* _Exercise goal_
Filter the records for lines holding the string "November".

[Collection entries]

== Segment start ==

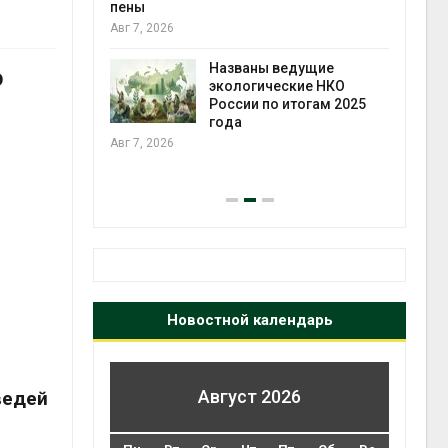
ожения в
пены
ды на фоне
Авг 7, 2026
 от пожаров
Авг 6
Названы ведущие
О
экологические НКО
х шин
России по итогам 2025
ться без
года
 и почти
Авг 7, 2026
я
Авг 6
Новостной календарь
Август 2026
ведей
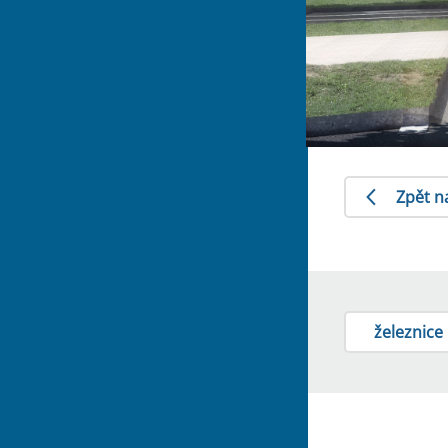
Zpět n
železnice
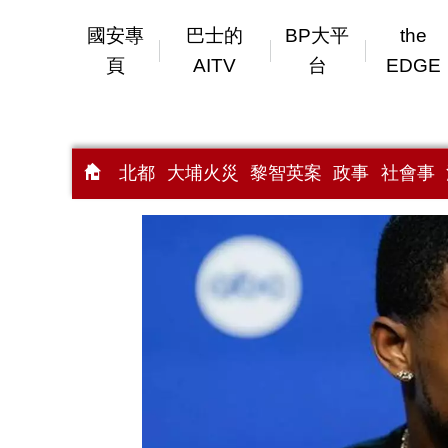
國安專
巴士的
BP大平
the
頁
AITV
台
EDGE
北都
大埔火災
黎智英案
政事
社會事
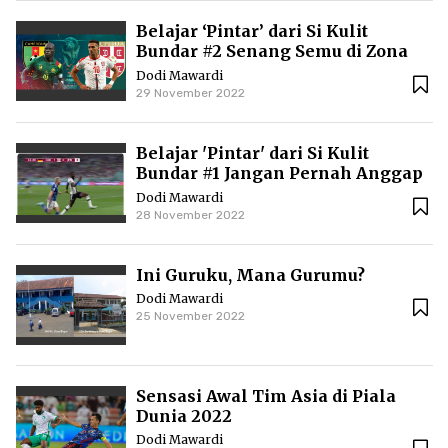
Belajar ‘Pintar’ dari Si Kulit
Bundar #2 Senang Semu di Zona
Nyaman
Dodi Mawardi
29 November 2022
Belajar 'Pintar' dari Si Kulit
Bundar #1 Jangan Pernah Anggap
Enteng
Dodi Mawardi
28 November 2022
Ini Guruku, Mana Gurumu?
Dodi Mawardi
25 November 2022
Sensasi Awal Tim Asia di Piala
Dunia 2022
Dodi Mawardi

== Segment end ==

* _Task response_
29 November 2022
28 November 2022
25 November 2022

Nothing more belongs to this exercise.